For a child who isn't reading much at all, this is still a great way to be introducing the concept of a complete sentence.  The sentence needs a blue part (subject) and a red part (the verb).  And usually there is a bit something else that describes things more.  In this case, the pink part tells us WHAT he threw.

None of my children are actually using it at this level. 
Trina does have color coded words, though, but they are not grouped.  So if she got this sentence, she would have to place "the" and "ball" separately into two pink lines at the top.

This image shows the app at level one, but without color coded words either.  Obviously, this is a bit more difficult.  The colored lines help to tell you which part is the subject, and which is the verb.  But with the words all being in black, they don't give clues.

Well, not true.  The first word is capitalized.  The last word has a period.

At first, that bugged me.  Then I realized that every single one of my children, when writing, has struggled with the idea of capitalizing the first word of a sentence.  And most have struggled with remembering ending punctuation.  So them getting that "clue" in here?  Yes, that works for me.  Start to get it ingrained that the sentence starts with a capital.  Who knows if it will translate to their own writing.

Here is an example at level 3.  The color coded lines are still there, but the sentence is clearly far more complex.

My older three (ages 11, 13 and 15) are mostly working at this level.  The 15 year old finds it really easy, but my severely dyslexic 13 year old has to work at it a bit.

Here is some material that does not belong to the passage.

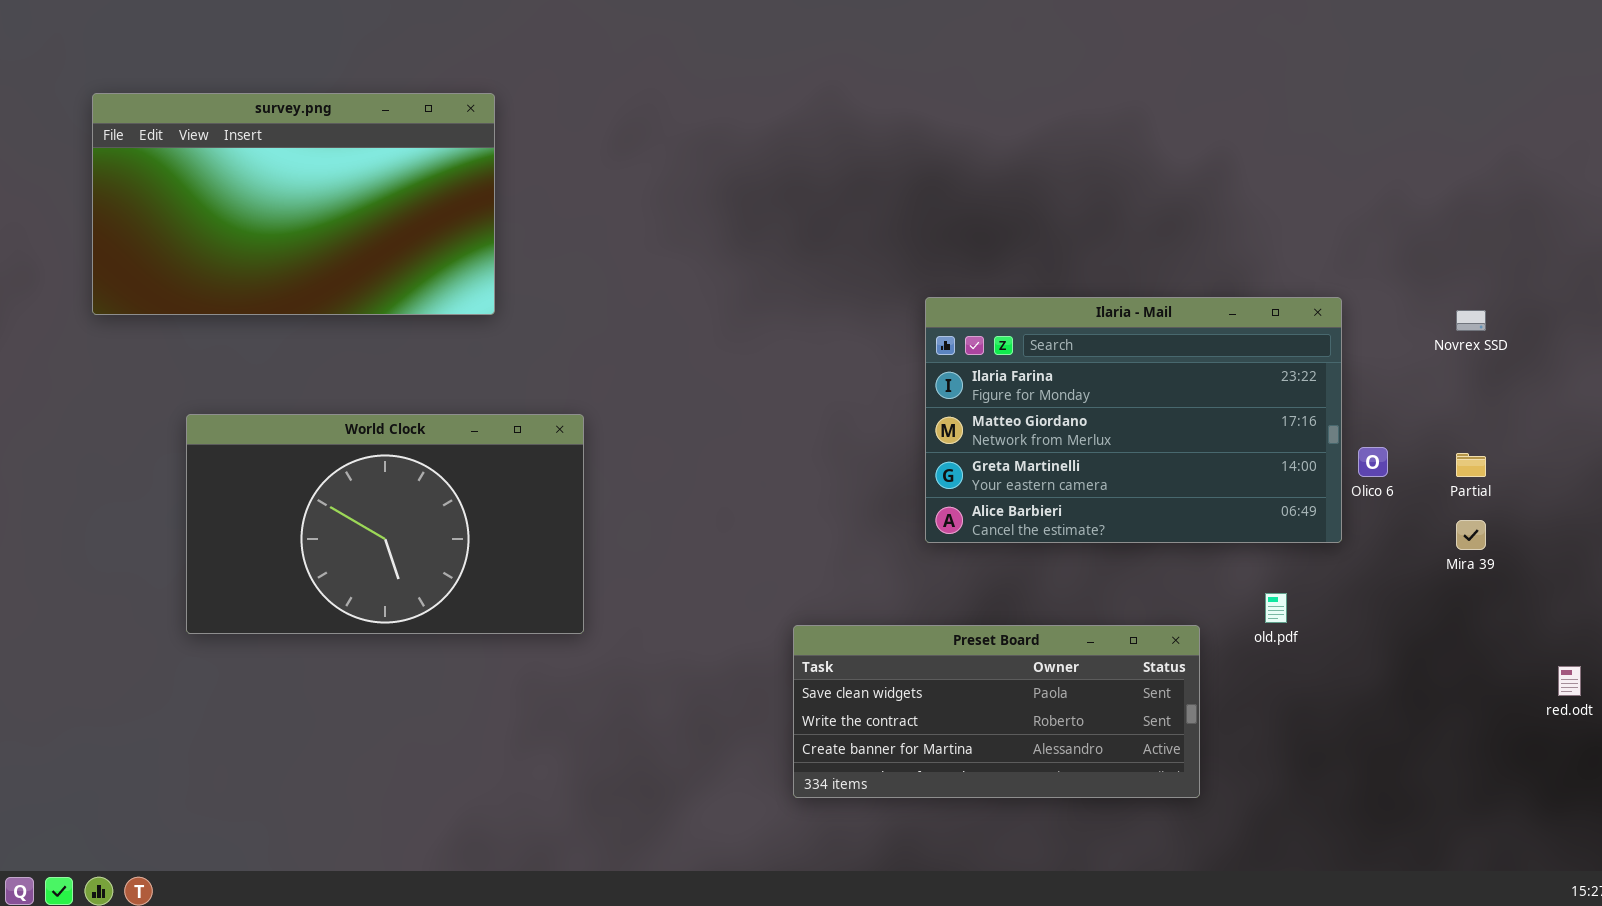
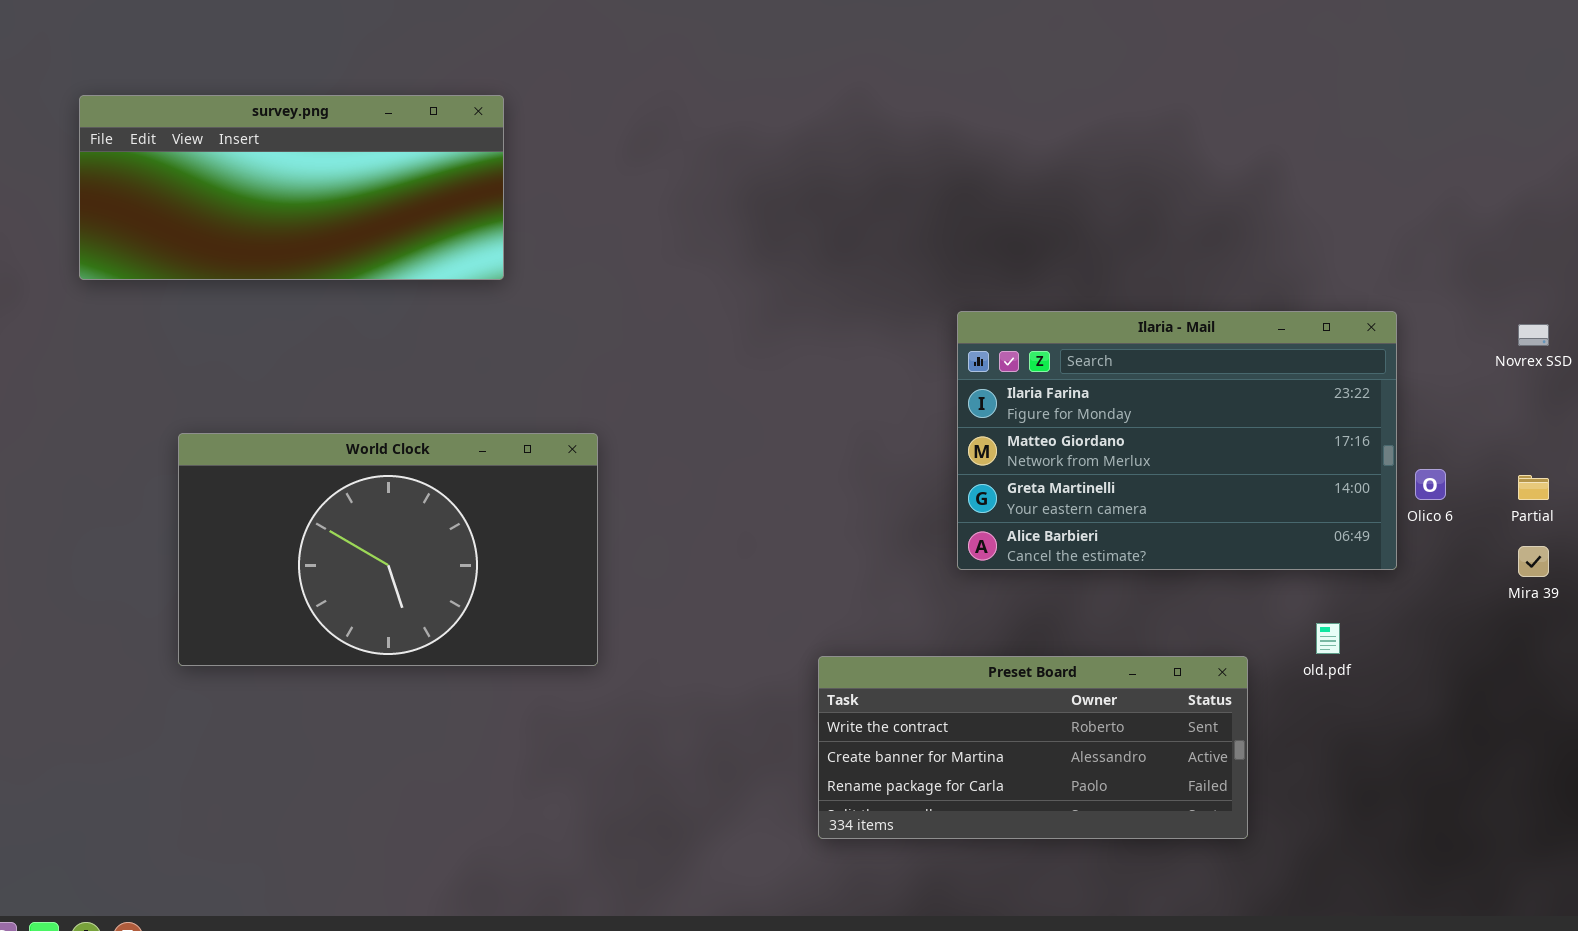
survey.png: [92,93,495,315] -> [79,95,504,280], resized
Preset Board: [793,625,1200,798] -> [818,656,1248,839], scrolled down 1 row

I like the reinforcement he gets with it.

Even if he doesn't love it.

As you go through the program, you earn puzzle pieces.  Once the puzzle is complete (supposedly... I haven't seen it yet!) the image does some fun little animation or another.

What do we think?  

This app is never going to make it into the top ten "Favorite App of All Time" list for any of my kids.  That being said, they are all willing to use it, and once they get started, they will play with sentences for quite some time.

I think this is a very solid app.  I have the ability to go in and see how they are doing, which is not the case with most of the free apps we've tried.  Like I said above, I also love that we can have multiple users.

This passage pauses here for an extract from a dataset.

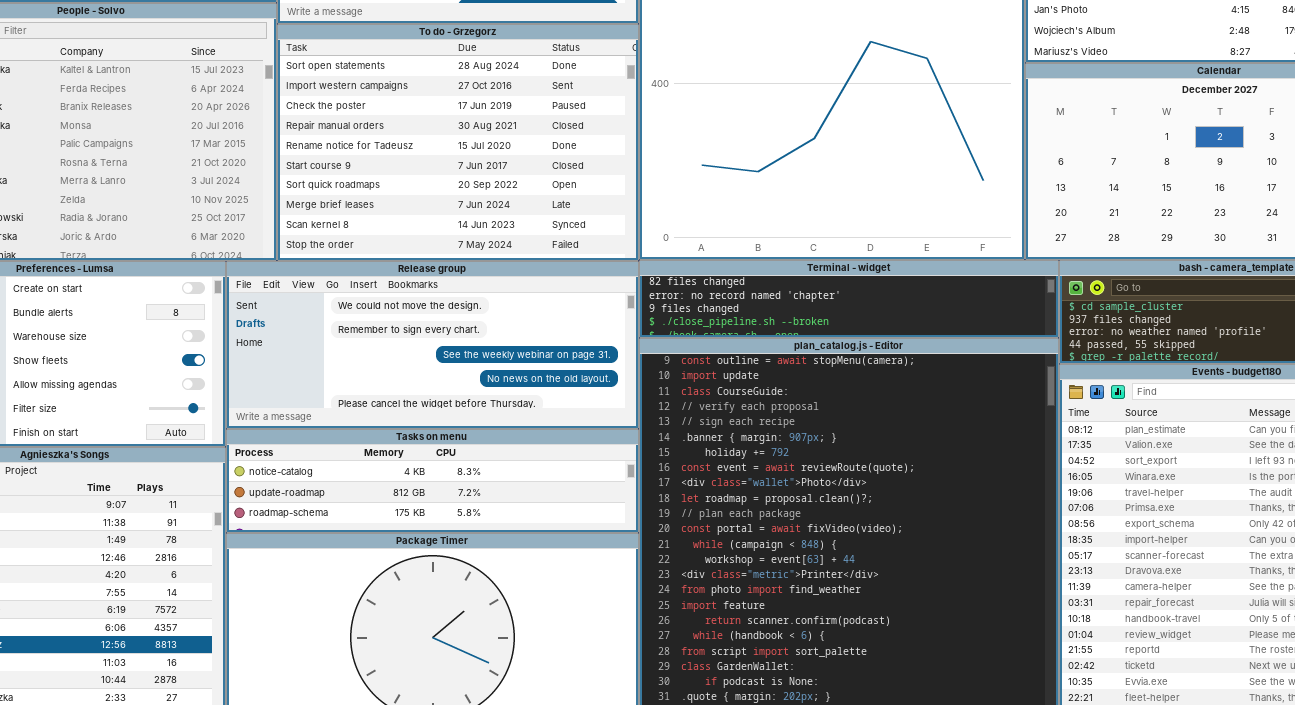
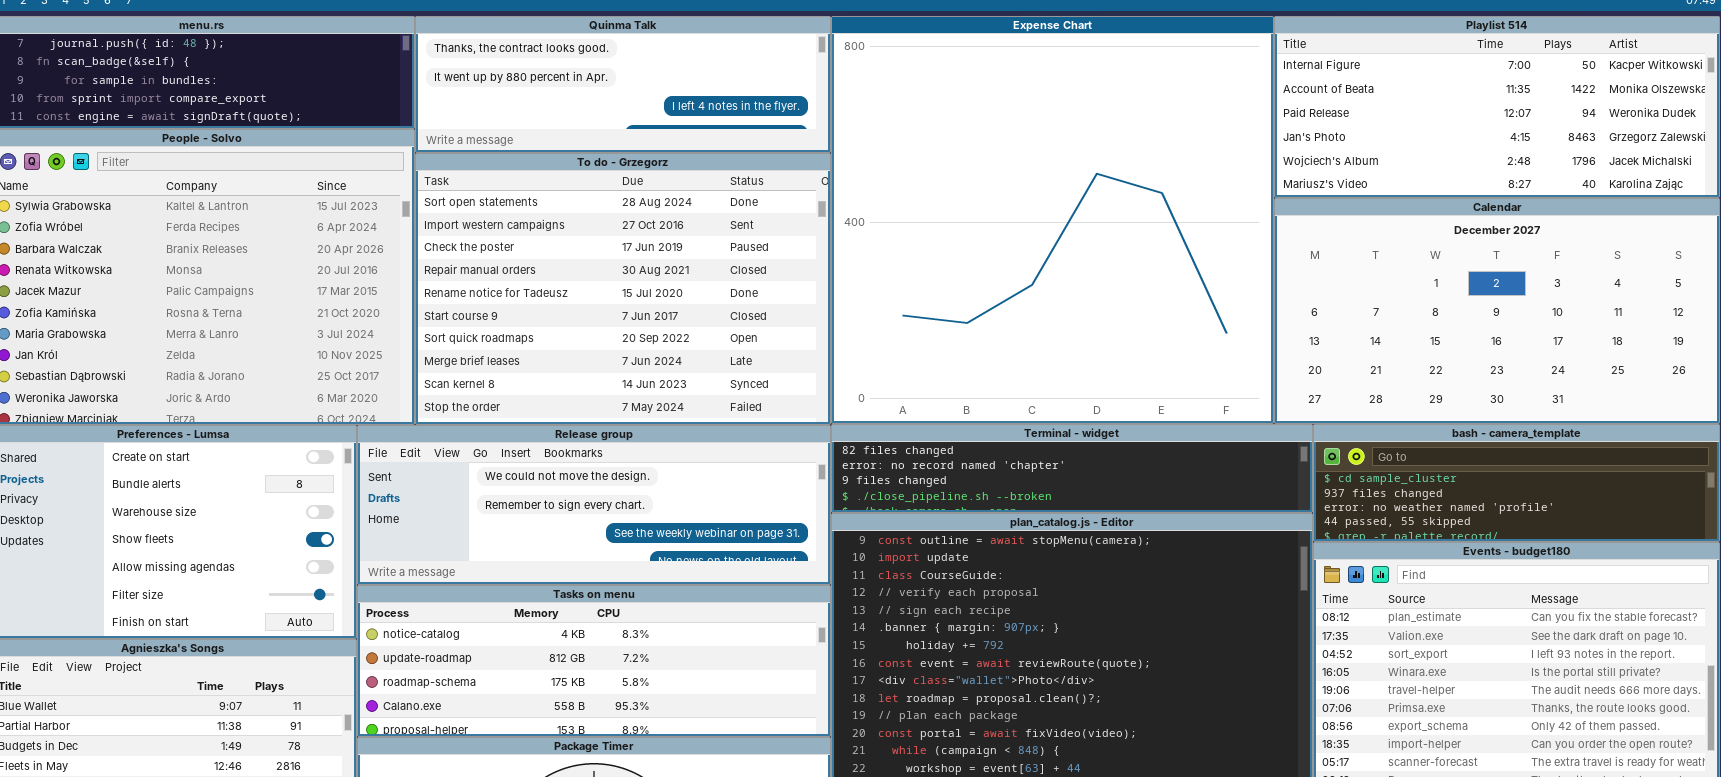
Release group: [226,261,639,429] -> [357,425,831,585], resized
Tasks on menu: [226,429,639,533] -> [357,585,831,737], resized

It is well designed and well thought-out.   The younger kids are definitely learning from it, and the older ones are getting some good reinforcement.

I am impressed enough that I am looking at some of their other apps.  Like Preposition Builder.  Because we definitely need that one.

Rainbow Sentences is available in the iTunes store for $7.99.

Members of the Schoolhouse Review Crew had the chance to work with this or another app called Story Builder.  To see what my fellow crewmates had to say about these, click the banner here:


Disclaimer:  As part of the TOS Homeschool Review Crew, I did receive products as mentioned above for the purposes of a review.  All opinions are my own.  For more about my take on reviews, visit my blog post here.

1 comment:

Unknown said...

Another reason to buy an iPad! I loved Storybuilder, but this one seems a bit more complex and challenging.